** begin Selected extract **

Jim> He also did a little loop unrolling in test1 which made a
Jim> tremendous performance difference:
roadrunner> ./newtest1 10
Jim> 1000 10 4.20 190.48
roadrunner> ./test1 10
Jim> 1000 10 0.58 137.14
The numbers Richard got on his 300MHz (?) eb164 for this new version
of test1 are interesting, too (Richard, I hope you don't mind me
quoting your results):
ecoff (gcc version 2.7.1 off the red hat 3.0.3 cd)
1000 10 3.65 219.18
elf shared (gcc version 2.7.2 snapshot 960602)
1000 10 3.76 212.78
LD_BIND_NOW=1
1000 10 3.65 219.04
elf static (same)
1000 10 3.41 234.73
I'm not sure yet we understand why the "elf static" binary is that
much faster, but ELF performance isn't really something anybody has
had time yet to look into, so it may be that we just get lucky.
Now where does the improvement come from? Well, gcc either is not
agressive enough about using registers (of which the Alpha has plenty)
or its alias analysis is extremely conservative. The upshot of this
is that most loops in the tests I looked at are scheduled _exactly_
the way they are written in the sources---very often, a load is
immediately followed by a use. I looked at one function each in test1
and test3 and in both cases, just separating the loads from the stores
(and putting the actual operations in between) improved performance
tremendously. In test3, this reduced execution time of function
svmva() from 1.07 seconds down to 0.56 seconds on my Cabriolet (275MHz
21064a, the times where measured with gprof---so they should not be
taken literally, but the relative performance is usually accurate).

** end Selected extract **

List of tasks:
1 > Copy the stretch of the benchmark post from "1000 10 3.76" through "Alpha has plenty)".
2 > Answer these questions from the benchmark post:
(a) What processor and clock speed does the writer's Cabriolet have?
(b) Which of Richard's builds produced the highest last figure, and what was that figure?
(c) Which function in test3 dropped from 1.07 seconds to 0.56 seconds?
3 > Please write the next part of the benchmark post, picking up after its final sentence.
The data after this point has no connection to the benchmark post.

** begin Stored data **

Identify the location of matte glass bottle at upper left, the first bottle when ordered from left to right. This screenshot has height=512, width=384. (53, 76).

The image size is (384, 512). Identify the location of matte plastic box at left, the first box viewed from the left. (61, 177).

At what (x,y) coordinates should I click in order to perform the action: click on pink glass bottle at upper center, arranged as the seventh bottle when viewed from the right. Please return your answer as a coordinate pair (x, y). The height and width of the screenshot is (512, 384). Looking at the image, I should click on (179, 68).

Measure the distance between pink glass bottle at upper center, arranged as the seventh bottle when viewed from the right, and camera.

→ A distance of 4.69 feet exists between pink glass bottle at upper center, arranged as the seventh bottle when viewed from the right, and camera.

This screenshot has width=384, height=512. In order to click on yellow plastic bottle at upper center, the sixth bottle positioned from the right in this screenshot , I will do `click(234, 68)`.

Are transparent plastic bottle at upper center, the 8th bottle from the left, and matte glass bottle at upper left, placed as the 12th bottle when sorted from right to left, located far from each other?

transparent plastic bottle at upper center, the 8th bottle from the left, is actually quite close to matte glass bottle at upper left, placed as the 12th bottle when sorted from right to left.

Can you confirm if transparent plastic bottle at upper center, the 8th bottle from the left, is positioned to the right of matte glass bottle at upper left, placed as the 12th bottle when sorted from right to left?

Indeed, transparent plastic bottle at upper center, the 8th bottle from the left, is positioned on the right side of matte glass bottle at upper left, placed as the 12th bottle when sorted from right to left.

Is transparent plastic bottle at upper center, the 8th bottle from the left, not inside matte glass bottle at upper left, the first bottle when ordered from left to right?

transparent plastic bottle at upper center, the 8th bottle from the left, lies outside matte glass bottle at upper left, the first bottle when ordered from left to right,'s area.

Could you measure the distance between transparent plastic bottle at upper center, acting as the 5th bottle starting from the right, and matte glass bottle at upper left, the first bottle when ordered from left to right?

** end Stored data **

Written responses:
1 >
1000 10 3.76 212.78
LD_BIND_NOW=1
1000 10 3.65 219.04
elf static (same)
1000 10 3.41 234.73
I'm not sure yet we understand why the "elf static" binary is that
much faster, but ELF performance isn't really something anybody has
had time yet to look into, so it may be that we just get lucky.
Now where does the improvement come from? Well, gcc either is not
agressive enough about using registers (of which the Alpha has plenty)

2 >
(a) A 275MHz 21064a.
(b) The elf static build, at 234.73.
(c) svmva().

3 >
The overall improvement for test3 was less because I didn't have the
time to make the same kind of changes to the other functions.
To summarize:
(1) When using the DEC C compilers, be sure it's operating in ANSI C
mode (-std1)
(2) When using gcc, it may be necessary to spend some time optimizing
the code for the Alpha to get similar (or better) performance than
what DEC C achieves (cc -migrate -O4 -std1 or some such).
(3) gcc -O -Wall is a great assistant in tracking down 64-bit problems
in code.
So, please, do _not_ jump out of the window! (Or is that "into
window(s), these days?? ;-))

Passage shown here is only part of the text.